In my relationship, there are certain things each of us tends to decide -- including booking vacations---but the idea that I'd think since I normally decide where we'll vacation with a certain chunk of money (and I am always looking for what WE'll like) means that is my money to do as I please with and can suddenly decide to spend it on some trip purely for myself and my mom (for example) leaving him out, is just not a thing I would ever consider.
Likewise, I would be hurt and angry if he told me there was no vacation budget this year because he decided to do xyz thing for himself only.
Now, if there were something one of us truly wanted to do, we'd discuss. We'd look at how WE wanted to find the money for it (cut down on vacations, but maybe also on concert going, for example) and how WE could support one or the other's big wish.

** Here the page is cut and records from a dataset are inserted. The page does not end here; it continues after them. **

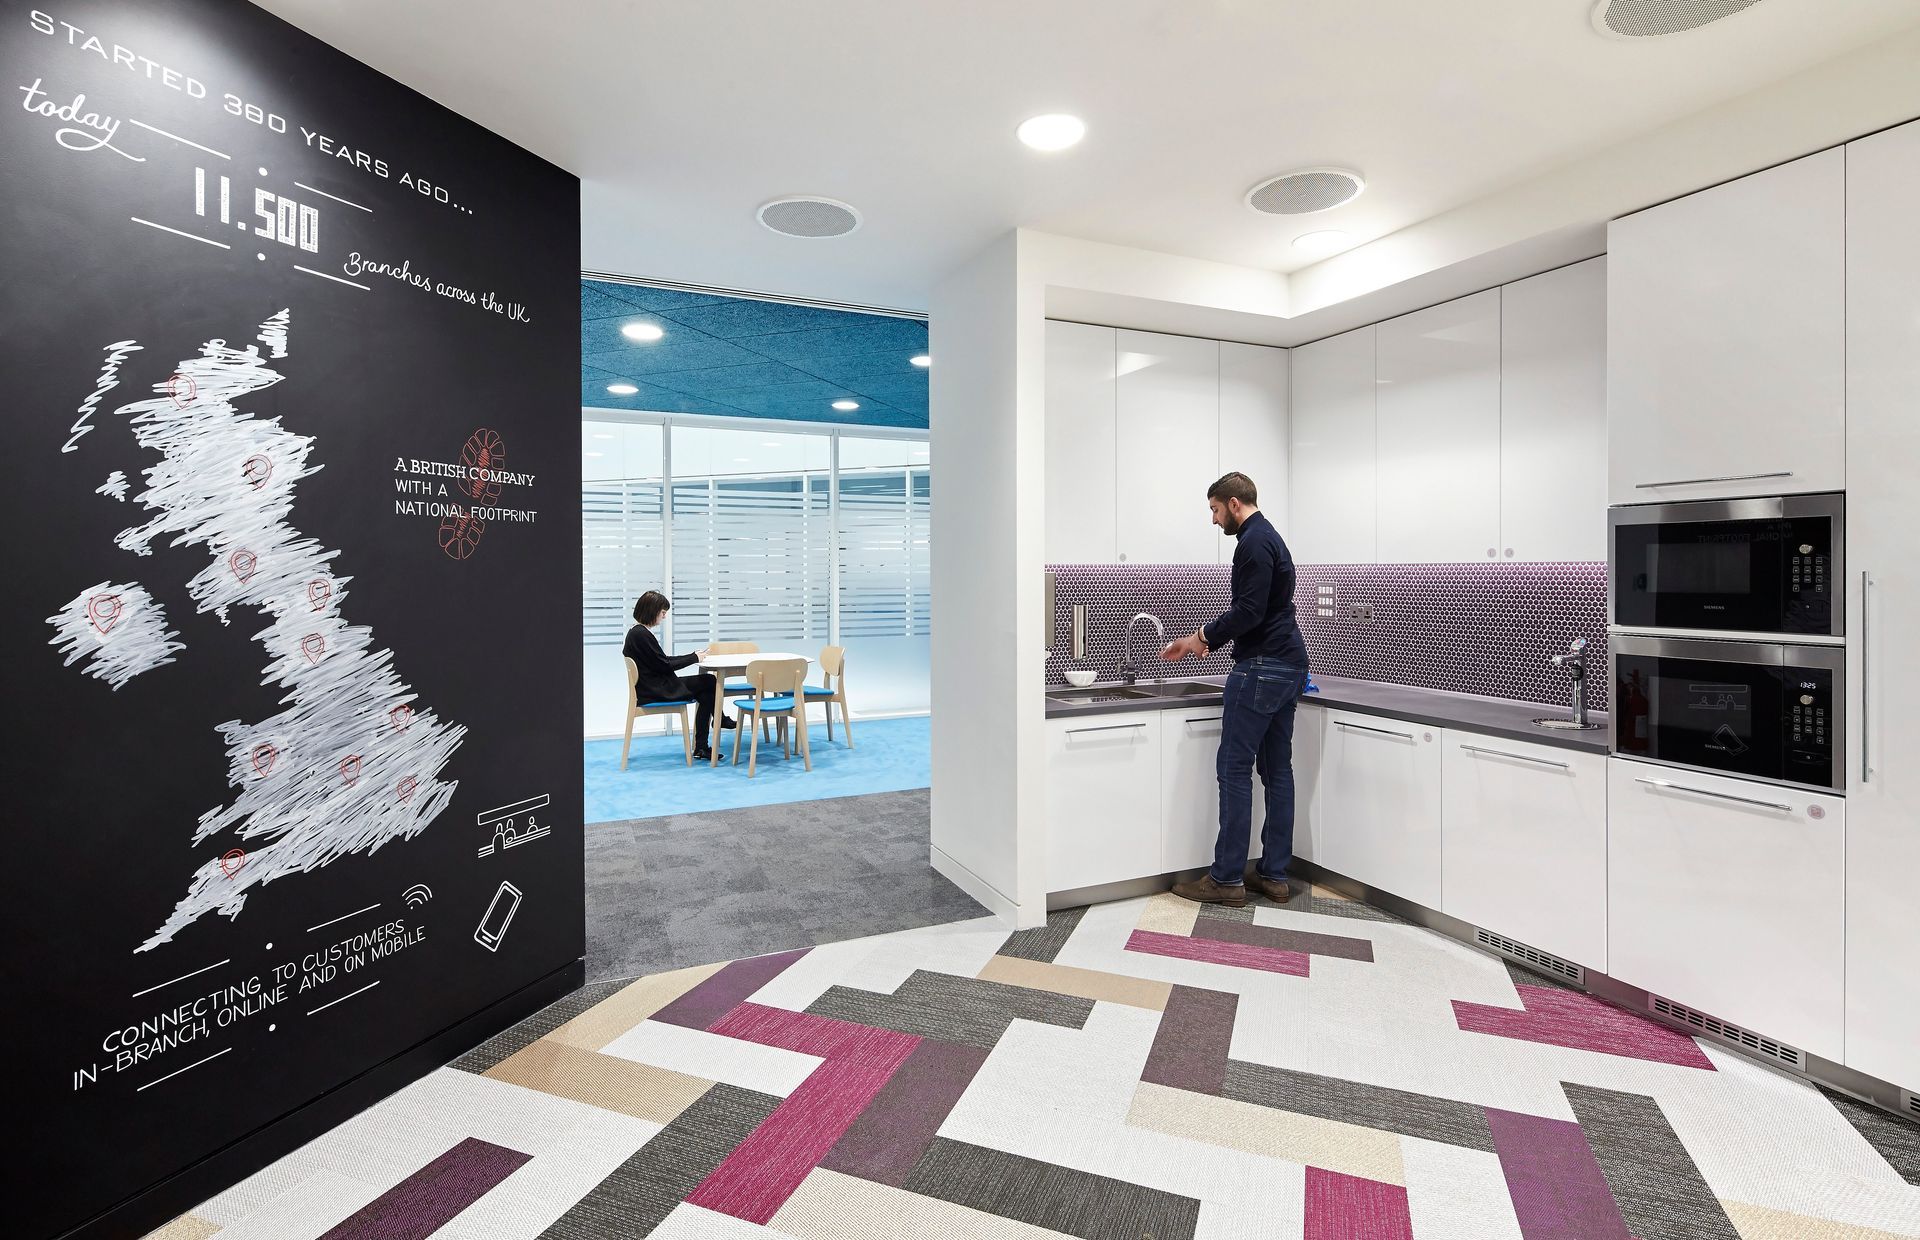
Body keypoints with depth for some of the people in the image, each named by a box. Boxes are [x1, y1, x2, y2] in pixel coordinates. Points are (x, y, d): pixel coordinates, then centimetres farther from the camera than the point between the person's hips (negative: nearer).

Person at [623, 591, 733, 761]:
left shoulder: (636, 632, 14)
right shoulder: (642, 634, -18)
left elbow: (662, 659, 18)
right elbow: (664, 665, -16)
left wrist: (693, 656, 10)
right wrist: (694, 658, -5)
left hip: (653, 686, 10)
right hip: (653, 691, -10)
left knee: (706, 692, 0)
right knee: (709, 682, -6)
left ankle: (701, 747, 2)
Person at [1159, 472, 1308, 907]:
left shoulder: (1254, 542, -13)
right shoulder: (1271, 538, 21)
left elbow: (1249, 611, -22)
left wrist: (1204, 635, -8)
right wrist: (1205, 641, 22)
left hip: (1262, 669, -11)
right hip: (1289, 667, 11)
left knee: (1234, 769, -6)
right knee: (1277, 770, 11)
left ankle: (1227, 879, 0)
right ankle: (1274, 875, 16)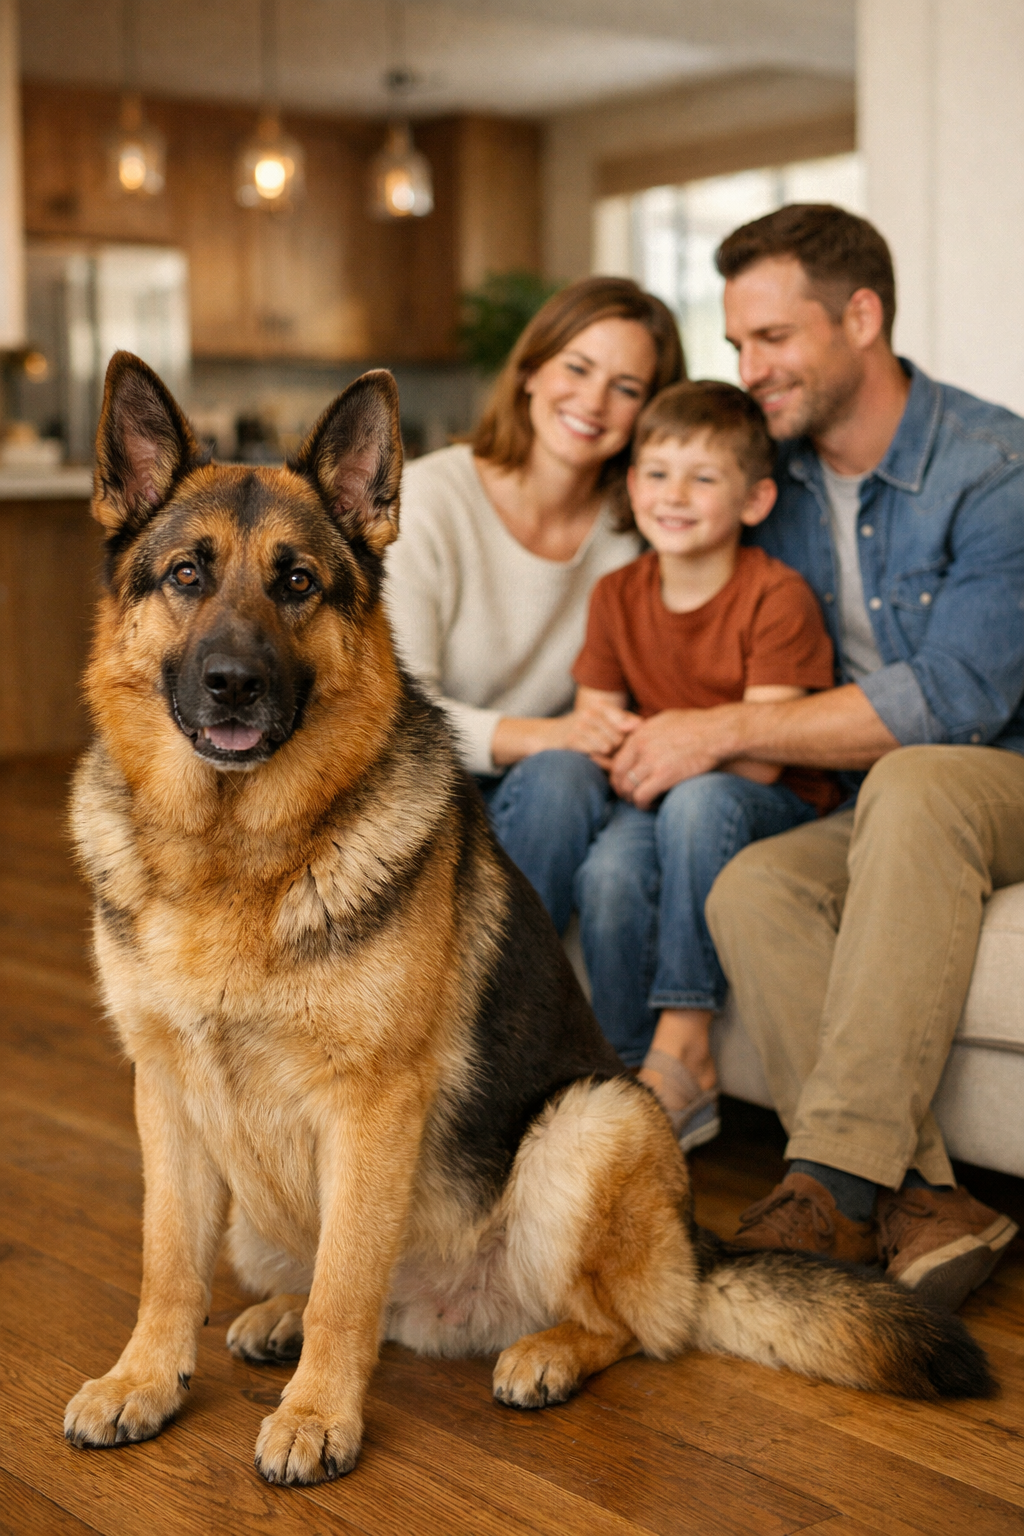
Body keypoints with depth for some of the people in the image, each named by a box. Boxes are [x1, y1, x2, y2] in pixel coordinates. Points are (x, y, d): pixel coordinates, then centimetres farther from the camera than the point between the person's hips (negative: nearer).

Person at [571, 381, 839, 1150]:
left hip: (776, 805, -4)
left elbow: (760, 758, -18)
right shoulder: (617, 597, 3)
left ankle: (684, 1036, -29)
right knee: (606, 870, -29)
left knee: (699, 800, -36)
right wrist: (609, 749, -17)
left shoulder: (777, 597, -14)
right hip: (658, 800, 4)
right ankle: (638, 1069, -16)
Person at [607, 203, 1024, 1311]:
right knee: (750, 890, -26)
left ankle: (835, 1179, -39)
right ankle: (915, 1200, -31)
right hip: (874, 814, 5)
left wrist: (727, 732, -23)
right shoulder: (769, 472, 6)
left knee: (914, 782, -38)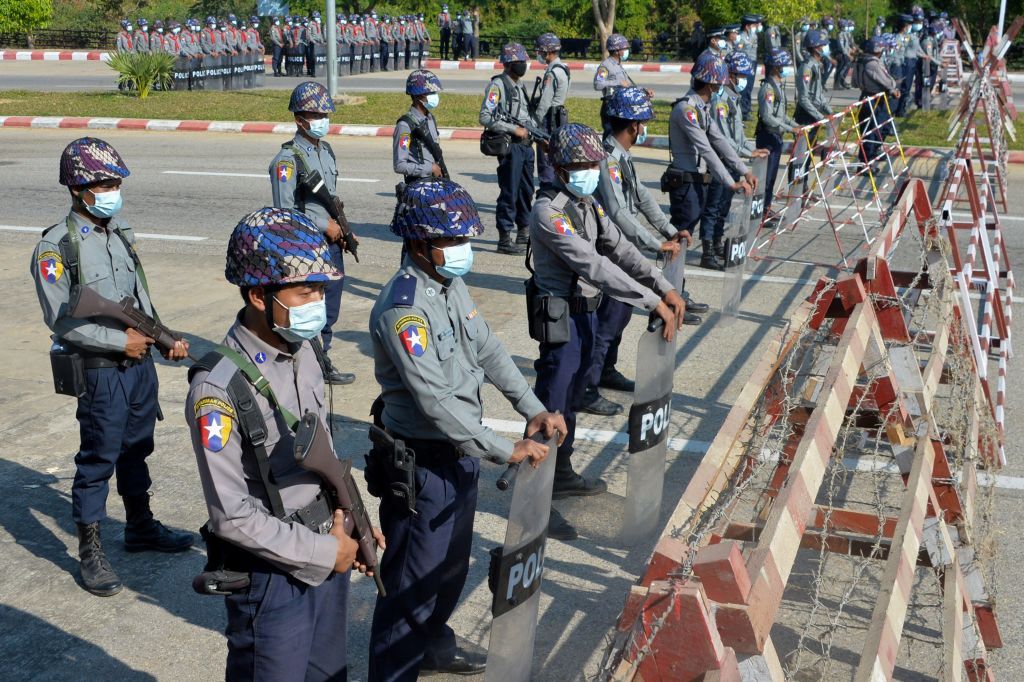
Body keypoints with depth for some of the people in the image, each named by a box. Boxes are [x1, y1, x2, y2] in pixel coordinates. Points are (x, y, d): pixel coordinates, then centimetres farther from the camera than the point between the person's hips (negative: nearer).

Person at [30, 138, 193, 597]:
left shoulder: (121, 232, 8)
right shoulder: (56, 247, -14)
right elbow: (61, 320, -18)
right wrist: (120, 341, -17)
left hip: (140, 360, 7)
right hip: (99, 370, -7)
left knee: (136, 447, 19)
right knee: (98, 459, 2)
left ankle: (140, 527, 37)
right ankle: (90, 553, 15)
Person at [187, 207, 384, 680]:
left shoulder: (304, 351, -1)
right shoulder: (219, 388, -24)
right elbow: (233, 516, -22)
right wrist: (325, 551, -16)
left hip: (330, 556, 7)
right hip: (272, 576, -7)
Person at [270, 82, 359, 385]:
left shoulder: (327, 151, 11)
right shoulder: (287, 159, -14)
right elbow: (285, 210, -18)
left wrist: (342, 229, 6)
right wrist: (326, 225, -14)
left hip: (331, 241, 8)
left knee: (329, 309, 14)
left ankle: (321, 360, 27)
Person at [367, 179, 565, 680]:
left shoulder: (452, 284, 2)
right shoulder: (403, 309, -26)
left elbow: (488, 350, 9)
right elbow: (435, 401, -29)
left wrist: (534, 410, 0)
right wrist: (506, 451, -25)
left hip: (462, 451, 9)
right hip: (423, 462, -9)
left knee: (452, 563, 25)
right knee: (415, 578, 4)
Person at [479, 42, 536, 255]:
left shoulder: (520, 85, 16)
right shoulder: (498, 85, -11)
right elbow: (485, 117, -19)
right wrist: (514, 130, -19)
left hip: (525, 144, 9)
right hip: (509, 145, -9)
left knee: (526, 190, 16)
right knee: (509, 192, -6)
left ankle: (523, 232, 29)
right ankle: (504, 239, -1)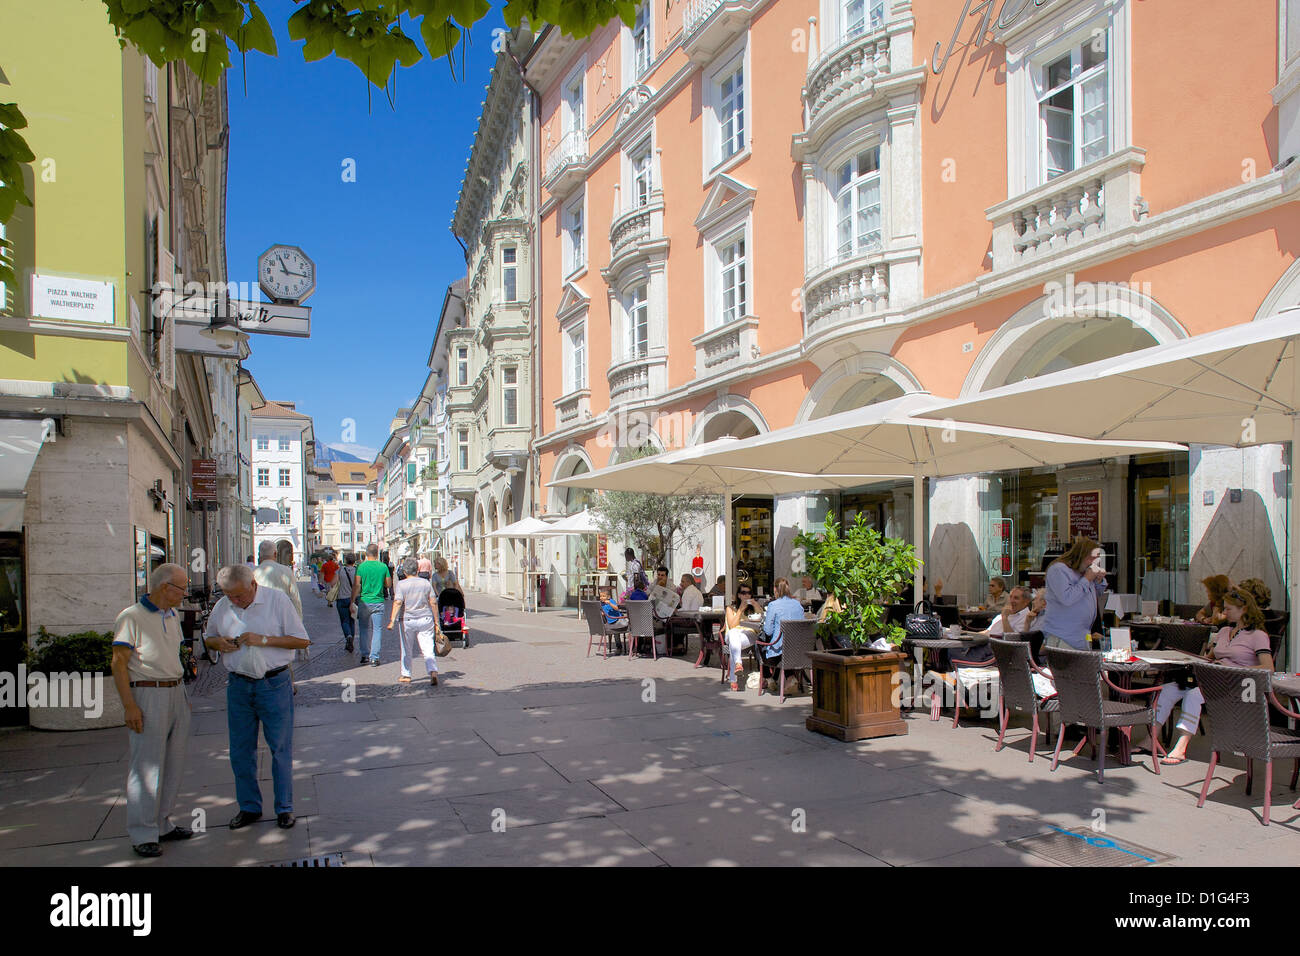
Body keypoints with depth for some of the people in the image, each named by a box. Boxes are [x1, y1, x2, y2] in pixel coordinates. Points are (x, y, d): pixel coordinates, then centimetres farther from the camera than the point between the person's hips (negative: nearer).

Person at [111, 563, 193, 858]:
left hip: (176, 694, 8)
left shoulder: (172, 617, 14)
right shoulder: (132, 617, -10)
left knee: (173, 764, 11)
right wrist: (129, 706, -17)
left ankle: (162, 825, 23)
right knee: (146, 766, -3)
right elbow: (119, 663, -12)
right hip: (147, 696, -8)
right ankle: (142, 834, 6)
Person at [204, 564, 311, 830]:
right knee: (240, 750, 11)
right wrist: (219, 643, -5)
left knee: (280, 748, 3)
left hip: (274, 685, -4)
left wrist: (263, 640, -19)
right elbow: (208, 638, 19)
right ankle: (249, 806, 27)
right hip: (238, 685, 4)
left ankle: (284, 808, 16)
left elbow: (302, 640, -9)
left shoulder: (277, 600, -9)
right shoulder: (222, 607, 3)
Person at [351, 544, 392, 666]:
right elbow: (389, 584, 6)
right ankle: (374, 657, 0)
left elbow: (357, 586, -6)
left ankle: (365, 655, 21)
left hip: (364, 601, 0)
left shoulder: (362, 566, -5)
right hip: (378, 602, 0)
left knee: (364, 629, 16)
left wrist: (352, 601, 0)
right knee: (377, 630, 4)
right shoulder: (383, 566, -2)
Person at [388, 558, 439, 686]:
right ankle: (433, 672, -22)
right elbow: (433, 603, 3)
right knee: (428, 650, -2)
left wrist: (392, 620, -18)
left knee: (406, 650, 16)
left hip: (408, 620, -1)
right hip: (426, 619, 1)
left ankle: (406, 675, 28)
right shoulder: (426, 582, 3)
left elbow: (397, 603, -16)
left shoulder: (401, 584, -5)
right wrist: (436, 622, 9)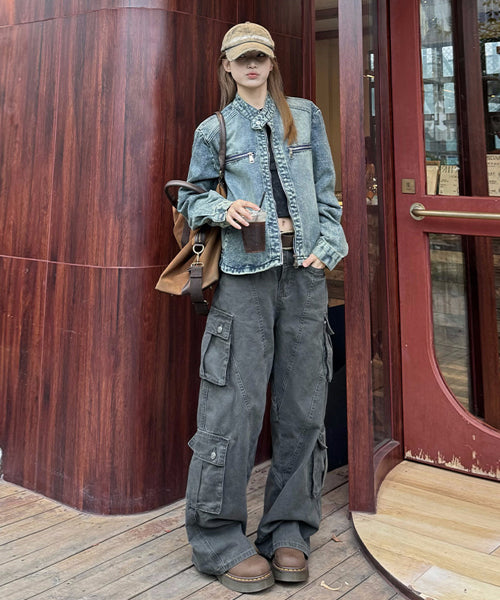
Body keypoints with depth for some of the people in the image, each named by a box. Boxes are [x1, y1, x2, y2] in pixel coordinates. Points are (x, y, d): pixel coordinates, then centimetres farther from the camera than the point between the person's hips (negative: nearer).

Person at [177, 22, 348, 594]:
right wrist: (222, 209, -6)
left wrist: (328, 243, 2)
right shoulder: (214, 130, 10)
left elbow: (326, 189, 16)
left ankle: (287, 531, 18)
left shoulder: (305, 115, 16)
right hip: (244, 274, -2)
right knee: (236, 403, -7)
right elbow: (192, 197, 15)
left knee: (303, 403, 4)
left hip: (305, 271, 3)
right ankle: (220, 540, 8)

I am saddened that so many fellow DISsers apparently think I am "greedy" because I have brought very little money into our relationship but still feel everything we have is pretty much equally ours.
DH and I knew when we got married just after obtaining degrees and his was engineering and mine was teachign that our income levels would be lopsided. Then we moved immediately to where HE got the best job offer, even though that meant I'd need another year to recertify in that state before I could even use my degree. Then we had kids and both agreed I would stay home with them (for many reasons--including that new teachers do not make much more than daycare and that his boss did not take well to people calling in sick to take care of ill children, so if I were home he'd never have to do that). we moved through 5 states chasing his career and at some point realized it was silly to put money and time towards me recertifiying in the new state only to move again before I could use it, then moved abroad where our visas did not even allow me to work for the first five years.
Luckily, DH, like Gumbo, does not see me as greedy or all of the money as "his" He sees the many ways I have contributed to our partnership, including the many ways I have made it possible for him to focus on his career as he did (moving, handling ALL the house/yard stuff, appointments, etc for decades, he never once called in sick for an ill child in 20 years of being a parent . . .) and everything is OURS.